DATA IN THIS EXERCISE below:

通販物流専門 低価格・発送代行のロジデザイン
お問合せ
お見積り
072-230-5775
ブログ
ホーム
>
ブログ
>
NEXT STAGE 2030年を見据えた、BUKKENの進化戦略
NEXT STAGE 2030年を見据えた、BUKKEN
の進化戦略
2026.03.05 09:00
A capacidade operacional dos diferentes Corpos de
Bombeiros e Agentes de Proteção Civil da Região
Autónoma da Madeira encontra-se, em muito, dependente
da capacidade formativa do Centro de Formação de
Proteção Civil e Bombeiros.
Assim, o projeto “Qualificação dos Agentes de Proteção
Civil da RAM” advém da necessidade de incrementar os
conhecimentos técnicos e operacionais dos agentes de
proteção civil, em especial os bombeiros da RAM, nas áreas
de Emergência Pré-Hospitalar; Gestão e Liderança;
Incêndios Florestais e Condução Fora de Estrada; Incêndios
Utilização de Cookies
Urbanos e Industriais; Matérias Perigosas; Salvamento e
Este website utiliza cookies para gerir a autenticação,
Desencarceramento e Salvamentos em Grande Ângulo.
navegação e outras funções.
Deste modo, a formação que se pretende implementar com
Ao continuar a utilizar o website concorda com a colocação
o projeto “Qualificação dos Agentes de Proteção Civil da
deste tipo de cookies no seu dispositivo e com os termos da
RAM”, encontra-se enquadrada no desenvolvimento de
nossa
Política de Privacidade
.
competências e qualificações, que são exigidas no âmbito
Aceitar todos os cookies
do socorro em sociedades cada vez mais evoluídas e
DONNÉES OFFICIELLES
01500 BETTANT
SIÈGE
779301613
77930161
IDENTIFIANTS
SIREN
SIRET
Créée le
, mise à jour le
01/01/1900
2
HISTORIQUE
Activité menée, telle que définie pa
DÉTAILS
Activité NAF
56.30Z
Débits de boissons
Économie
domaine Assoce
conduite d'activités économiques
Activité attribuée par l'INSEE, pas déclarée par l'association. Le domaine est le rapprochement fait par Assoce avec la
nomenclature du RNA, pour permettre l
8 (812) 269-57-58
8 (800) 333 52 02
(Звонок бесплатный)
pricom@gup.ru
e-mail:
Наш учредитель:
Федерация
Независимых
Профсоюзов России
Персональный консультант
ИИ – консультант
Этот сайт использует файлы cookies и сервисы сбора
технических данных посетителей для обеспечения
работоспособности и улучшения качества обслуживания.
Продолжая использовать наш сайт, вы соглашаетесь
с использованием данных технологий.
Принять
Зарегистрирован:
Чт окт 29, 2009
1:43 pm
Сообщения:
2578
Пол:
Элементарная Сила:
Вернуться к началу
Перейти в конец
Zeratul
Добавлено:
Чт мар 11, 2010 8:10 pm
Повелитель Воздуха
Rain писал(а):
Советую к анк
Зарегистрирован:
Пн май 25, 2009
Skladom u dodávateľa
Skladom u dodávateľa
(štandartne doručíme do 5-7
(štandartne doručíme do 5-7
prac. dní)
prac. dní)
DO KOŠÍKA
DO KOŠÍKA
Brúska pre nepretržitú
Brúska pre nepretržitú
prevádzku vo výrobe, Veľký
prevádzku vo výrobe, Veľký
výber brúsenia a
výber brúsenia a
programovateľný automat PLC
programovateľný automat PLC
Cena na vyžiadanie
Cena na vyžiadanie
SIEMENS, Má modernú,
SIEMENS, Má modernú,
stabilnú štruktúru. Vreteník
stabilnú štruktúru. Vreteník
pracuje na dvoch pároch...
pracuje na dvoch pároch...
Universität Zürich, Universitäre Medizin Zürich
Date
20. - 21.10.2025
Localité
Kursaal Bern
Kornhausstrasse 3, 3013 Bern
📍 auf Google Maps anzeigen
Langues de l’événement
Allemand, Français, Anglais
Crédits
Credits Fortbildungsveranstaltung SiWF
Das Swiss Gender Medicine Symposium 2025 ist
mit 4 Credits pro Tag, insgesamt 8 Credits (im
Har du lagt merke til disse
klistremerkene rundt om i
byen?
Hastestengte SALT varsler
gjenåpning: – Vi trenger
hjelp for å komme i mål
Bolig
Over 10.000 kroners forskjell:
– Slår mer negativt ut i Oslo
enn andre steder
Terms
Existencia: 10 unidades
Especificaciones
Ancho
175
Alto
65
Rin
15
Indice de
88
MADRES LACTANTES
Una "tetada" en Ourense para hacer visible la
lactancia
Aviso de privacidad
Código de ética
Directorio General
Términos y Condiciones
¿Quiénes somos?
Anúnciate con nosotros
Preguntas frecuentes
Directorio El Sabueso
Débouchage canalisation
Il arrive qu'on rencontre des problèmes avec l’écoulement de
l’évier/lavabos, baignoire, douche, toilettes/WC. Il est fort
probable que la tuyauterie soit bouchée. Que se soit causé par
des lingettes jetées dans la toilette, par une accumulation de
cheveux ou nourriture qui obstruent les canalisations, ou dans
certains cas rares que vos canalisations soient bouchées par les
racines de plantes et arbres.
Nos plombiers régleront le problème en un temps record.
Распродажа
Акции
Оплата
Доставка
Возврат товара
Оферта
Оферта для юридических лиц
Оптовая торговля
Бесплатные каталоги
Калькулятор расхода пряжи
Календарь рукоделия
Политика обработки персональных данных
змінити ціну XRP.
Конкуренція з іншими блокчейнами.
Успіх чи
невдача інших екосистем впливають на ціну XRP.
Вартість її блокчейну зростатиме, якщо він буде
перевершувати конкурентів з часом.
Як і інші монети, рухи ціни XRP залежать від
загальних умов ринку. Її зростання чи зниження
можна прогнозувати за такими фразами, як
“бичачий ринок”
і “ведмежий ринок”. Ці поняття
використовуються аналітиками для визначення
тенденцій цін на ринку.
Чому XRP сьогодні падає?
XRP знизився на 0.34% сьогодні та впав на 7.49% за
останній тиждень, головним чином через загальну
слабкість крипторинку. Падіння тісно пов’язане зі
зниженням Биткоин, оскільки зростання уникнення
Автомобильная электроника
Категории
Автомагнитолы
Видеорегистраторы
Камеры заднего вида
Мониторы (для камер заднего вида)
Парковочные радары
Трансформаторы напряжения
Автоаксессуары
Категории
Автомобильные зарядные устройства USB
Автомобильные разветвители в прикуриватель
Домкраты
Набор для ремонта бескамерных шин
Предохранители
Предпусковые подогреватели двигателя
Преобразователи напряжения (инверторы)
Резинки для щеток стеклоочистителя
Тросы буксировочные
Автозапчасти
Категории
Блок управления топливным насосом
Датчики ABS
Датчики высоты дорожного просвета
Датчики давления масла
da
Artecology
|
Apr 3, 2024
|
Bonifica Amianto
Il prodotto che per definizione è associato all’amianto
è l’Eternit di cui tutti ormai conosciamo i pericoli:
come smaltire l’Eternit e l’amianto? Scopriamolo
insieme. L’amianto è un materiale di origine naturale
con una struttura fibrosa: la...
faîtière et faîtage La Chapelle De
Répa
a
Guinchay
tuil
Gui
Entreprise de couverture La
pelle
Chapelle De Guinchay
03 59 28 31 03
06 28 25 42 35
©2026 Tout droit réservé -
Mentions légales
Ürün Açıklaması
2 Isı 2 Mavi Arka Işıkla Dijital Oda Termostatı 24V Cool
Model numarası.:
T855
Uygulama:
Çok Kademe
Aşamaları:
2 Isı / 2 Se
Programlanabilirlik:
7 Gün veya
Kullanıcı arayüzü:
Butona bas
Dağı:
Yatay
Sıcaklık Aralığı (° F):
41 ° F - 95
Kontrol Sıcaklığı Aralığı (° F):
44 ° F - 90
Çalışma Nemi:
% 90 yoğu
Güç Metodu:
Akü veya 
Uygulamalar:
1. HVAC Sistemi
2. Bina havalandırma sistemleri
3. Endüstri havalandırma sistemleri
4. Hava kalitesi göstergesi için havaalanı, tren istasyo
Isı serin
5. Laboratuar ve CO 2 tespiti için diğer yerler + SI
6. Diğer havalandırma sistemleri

End of DATA IN THIS EXERCISE.

ACTION ITEM - From the entries above, list each line with "Chapelle" in it.

RESPONSE AREA -
faîtière et faîtage La Chapelle De
Chapelle De Guinchay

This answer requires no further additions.